Requirement:
Go through the data below and return each line where the string "SQUARE" appears.

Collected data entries
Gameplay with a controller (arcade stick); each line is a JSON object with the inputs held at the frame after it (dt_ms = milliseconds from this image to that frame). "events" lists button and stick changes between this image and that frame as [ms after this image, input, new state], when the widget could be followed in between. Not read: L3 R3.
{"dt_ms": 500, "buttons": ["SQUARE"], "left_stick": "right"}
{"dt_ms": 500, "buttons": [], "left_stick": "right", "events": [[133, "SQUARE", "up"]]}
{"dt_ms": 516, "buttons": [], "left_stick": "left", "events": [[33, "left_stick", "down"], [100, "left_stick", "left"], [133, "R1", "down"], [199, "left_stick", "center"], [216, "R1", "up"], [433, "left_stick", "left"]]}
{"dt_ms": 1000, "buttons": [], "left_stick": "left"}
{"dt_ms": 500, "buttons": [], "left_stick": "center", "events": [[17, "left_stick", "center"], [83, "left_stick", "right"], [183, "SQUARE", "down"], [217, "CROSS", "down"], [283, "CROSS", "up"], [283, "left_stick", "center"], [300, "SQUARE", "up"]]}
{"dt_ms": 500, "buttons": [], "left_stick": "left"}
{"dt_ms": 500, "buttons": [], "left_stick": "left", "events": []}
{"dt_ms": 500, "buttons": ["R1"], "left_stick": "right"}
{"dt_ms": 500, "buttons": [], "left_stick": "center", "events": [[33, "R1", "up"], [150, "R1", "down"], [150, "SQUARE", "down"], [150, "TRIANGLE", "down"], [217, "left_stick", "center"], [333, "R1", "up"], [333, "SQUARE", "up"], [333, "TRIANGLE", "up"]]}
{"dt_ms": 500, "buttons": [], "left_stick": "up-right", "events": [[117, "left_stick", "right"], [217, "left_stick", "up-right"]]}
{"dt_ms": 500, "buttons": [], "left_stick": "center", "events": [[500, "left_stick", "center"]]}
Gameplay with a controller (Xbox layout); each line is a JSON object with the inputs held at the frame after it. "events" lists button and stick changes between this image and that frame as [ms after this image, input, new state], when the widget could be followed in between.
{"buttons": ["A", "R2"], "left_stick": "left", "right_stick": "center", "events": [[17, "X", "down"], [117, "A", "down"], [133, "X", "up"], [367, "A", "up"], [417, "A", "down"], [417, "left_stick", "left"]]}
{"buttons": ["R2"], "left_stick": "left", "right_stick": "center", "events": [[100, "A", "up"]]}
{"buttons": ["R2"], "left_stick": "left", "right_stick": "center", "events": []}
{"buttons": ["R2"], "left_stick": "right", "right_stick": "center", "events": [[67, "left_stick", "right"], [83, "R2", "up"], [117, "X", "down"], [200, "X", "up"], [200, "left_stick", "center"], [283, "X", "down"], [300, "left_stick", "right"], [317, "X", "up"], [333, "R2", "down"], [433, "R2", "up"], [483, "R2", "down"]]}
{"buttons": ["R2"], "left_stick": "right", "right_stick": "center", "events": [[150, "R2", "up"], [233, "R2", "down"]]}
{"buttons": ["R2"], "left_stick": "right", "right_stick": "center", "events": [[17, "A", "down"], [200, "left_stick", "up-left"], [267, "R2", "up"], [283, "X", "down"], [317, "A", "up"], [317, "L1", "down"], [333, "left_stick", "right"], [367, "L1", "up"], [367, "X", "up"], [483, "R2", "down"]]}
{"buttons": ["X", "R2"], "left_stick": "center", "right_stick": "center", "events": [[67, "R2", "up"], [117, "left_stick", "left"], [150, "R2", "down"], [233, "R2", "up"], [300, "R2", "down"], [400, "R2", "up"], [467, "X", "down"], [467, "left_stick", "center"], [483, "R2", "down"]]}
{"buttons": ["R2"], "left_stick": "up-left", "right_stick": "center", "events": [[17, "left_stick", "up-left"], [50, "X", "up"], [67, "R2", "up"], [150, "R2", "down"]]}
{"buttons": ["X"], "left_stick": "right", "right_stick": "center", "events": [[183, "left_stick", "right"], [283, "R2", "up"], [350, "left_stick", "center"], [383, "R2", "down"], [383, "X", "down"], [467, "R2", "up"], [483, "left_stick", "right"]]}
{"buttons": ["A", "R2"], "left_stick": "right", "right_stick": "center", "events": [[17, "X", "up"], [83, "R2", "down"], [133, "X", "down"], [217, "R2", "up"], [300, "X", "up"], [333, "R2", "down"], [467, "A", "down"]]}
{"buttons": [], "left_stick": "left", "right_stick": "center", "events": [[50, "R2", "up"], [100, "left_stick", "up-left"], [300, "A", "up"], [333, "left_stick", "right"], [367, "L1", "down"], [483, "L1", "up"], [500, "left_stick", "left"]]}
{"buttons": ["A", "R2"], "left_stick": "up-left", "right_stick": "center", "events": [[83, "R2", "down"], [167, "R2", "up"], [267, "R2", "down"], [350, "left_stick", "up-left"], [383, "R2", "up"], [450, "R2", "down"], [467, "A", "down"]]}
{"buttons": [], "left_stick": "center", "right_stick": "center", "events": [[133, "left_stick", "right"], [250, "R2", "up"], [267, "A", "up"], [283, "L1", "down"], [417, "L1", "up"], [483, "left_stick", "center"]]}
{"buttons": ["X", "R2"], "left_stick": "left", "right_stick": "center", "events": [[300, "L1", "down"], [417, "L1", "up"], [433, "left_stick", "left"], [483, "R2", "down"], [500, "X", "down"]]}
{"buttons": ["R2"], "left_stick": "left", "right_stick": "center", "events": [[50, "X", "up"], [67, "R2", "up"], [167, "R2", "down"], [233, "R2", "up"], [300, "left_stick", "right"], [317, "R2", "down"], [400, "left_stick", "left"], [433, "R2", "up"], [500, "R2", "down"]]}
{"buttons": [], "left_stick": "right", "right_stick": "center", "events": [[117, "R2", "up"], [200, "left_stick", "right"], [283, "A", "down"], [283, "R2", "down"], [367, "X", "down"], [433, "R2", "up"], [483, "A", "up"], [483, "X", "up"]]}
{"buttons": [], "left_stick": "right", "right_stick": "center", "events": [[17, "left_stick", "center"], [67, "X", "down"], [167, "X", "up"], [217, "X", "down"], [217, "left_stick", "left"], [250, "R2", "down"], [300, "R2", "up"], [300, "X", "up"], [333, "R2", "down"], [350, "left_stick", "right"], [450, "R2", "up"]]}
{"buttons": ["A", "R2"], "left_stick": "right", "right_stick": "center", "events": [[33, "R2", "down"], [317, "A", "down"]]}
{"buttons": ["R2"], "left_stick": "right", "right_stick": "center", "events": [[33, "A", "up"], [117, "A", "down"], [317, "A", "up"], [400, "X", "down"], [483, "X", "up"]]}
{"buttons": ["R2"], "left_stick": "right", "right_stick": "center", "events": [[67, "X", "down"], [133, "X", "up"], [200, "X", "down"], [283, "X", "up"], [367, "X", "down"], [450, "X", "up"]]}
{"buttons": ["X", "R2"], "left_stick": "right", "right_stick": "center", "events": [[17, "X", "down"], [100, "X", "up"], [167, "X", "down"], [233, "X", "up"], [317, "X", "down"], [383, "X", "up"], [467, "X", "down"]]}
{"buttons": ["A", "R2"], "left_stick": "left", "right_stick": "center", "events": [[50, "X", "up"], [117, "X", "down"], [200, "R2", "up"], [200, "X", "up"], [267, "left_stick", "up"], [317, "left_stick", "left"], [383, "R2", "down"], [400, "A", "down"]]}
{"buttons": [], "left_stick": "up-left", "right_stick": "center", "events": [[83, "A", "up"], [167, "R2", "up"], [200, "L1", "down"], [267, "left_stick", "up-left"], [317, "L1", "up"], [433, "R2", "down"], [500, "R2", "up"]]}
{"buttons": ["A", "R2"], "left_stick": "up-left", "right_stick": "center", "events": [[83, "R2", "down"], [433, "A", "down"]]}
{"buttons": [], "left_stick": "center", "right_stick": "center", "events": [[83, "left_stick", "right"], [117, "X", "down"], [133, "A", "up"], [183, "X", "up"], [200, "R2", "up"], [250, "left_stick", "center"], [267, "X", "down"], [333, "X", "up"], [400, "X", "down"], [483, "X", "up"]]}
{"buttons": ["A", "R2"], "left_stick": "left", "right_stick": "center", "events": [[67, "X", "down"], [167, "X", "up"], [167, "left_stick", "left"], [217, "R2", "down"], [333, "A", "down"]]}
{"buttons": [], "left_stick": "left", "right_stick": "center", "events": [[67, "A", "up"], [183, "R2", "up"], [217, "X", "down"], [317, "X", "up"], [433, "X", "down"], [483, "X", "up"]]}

Response to the exercise:
{"dt_ms": 500, "buttons": ["SQUARE"], "left_stick": "right"}
{"dt_ms": 500, "buttons": [], "left_stick": "right", "events": [[133, "SQUARE", "up"]]}
{"dt_ms": 500, "buttons": [], "left_stick": "center", "events": [[17, "left_stick", "center"], [83, "left_stick", "right"], [183, "SQUARE", "down"], [217, "CROSS", "down"], [283, "CROSS", "up"], [283, "left_stick", "center"], [300, "SQUARE", "up"]]}
{"dt_ms": 500, "buttons": [], "left_stick": "center", "events": [[33, "R1", "up"], [150, "R1", "down"], [150, "SQUARE", "down"], [150, "TRIANGLE", "down"], [217, "left_stick", "center"], [333, "R1", "up"], [333, "SQUARE", "up"], [333, "TRIANGLE", "up"]]}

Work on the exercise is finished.